§ **Problem to work on**:
Each line in the entries below that holds the word "gRPC" belongs in the answer.

§ **Source data**:
<<<<

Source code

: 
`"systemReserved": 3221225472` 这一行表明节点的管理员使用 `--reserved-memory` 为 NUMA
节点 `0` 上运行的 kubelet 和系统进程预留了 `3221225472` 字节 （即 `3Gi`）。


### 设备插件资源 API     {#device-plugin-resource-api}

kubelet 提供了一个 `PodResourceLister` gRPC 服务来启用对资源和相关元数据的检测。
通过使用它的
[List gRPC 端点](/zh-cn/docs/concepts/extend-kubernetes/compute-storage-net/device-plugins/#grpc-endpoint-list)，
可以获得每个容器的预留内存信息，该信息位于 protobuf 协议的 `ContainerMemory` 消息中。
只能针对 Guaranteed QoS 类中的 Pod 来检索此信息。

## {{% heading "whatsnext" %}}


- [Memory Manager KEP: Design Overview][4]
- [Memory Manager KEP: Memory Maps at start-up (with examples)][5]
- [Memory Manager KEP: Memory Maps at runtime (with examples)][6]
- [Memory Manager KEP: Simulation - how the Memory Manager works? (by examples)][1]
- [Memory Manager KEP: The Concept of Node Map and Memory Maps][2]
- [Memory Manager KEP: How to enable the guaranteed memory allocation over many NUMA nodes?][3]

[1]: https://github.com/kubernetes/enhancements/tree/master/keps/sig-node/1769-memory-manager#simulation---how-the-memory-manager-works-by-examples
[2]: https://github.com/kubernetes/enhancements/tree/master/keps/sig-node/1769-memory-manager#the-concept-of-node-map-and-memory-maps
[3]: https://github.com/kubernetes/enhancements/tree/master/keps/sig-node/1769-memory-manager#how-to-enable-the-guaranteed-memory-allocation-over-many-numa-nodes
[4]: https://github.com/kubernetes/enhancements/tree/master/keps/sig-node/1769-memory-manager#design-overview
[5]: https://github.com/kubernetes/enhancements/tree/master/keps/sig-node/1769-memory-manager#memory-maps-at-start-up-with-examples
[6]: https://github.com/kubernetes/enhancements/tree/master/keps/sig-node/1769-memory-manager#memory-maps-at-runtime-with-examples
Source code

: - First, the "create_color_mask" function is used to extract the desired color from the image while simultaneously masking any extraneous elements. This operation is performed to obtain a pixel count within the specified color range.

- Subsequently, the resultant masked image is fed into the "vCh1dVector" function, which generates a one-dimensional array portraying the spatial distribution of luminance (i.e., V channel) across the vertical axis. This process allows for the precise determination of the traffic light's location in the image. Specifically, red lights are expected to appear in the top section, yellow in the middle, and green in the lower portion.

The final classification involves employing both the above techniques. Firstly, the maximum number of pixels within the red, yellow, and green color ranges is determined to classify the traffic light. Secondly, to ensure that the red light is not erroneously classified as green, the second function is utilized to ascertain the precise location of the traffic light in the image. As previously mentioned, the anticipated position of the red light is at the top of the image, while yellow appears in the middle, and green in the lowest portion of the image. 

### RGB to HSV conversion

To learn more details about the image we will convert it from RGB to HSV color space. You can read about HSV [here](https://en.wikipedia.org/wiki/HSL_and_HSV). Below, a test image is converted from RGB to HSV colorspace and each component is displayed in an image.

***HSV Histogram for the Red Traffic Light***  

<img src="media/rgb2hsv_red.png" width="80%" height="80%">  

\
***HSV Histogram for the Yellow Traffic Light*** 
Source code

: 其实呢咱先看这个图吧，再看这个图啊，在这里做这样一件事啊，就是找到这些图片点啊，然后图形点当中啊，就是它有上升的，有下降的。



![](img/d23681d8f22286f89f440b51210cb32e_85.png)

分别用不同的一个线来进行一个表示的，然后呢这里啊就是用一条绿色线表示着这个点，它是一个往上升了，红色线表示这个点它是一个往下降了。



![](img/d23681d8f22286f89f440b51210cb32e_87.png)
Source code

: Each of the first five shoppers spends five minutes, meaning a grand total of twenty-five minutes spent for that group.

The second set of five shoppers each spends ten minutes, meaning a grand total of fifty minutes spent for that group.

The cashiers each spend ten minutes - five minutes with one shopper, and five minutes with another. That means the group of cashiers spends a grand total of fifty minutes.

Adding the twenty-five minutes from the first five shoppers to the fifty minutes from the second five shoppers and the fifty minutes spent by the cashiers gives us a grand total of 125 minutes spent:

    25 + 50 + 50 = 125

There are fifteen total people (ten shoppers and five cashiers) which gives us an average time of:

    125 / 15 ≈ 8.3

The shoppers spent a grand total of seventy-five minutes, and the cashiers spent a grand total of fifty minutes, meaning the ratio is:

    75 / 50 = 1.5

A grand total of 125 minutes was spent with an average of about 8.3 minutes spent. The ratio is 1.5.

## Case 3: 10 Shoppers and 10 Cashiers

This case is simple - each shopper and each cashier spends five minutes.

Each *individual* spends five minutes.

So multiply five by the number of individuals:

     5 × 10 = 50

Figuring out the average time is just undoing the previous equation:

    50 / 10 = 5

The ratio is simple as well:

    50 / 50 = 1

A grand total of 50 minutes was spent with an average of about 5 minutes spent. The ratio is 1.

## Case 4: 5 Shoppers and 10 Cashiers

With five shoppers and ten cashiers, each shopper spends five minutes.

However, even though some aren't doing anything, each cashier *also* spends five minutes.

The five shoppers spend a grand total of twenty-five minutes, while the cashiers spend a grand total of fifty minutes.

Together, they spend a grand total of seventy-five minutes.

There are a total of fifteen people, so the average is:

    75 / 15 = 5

>>>>

§ **Answer below**:
kubelet 提供了一个 `PodResourceLister` gRPC 服务来启用对资源和相关元数据的检测。
[List gRPC 端点](/zh-cn/docs/concepts/extend-kubernetes/compute-storage-net/device-plugins/#grpc-endpoint-list)，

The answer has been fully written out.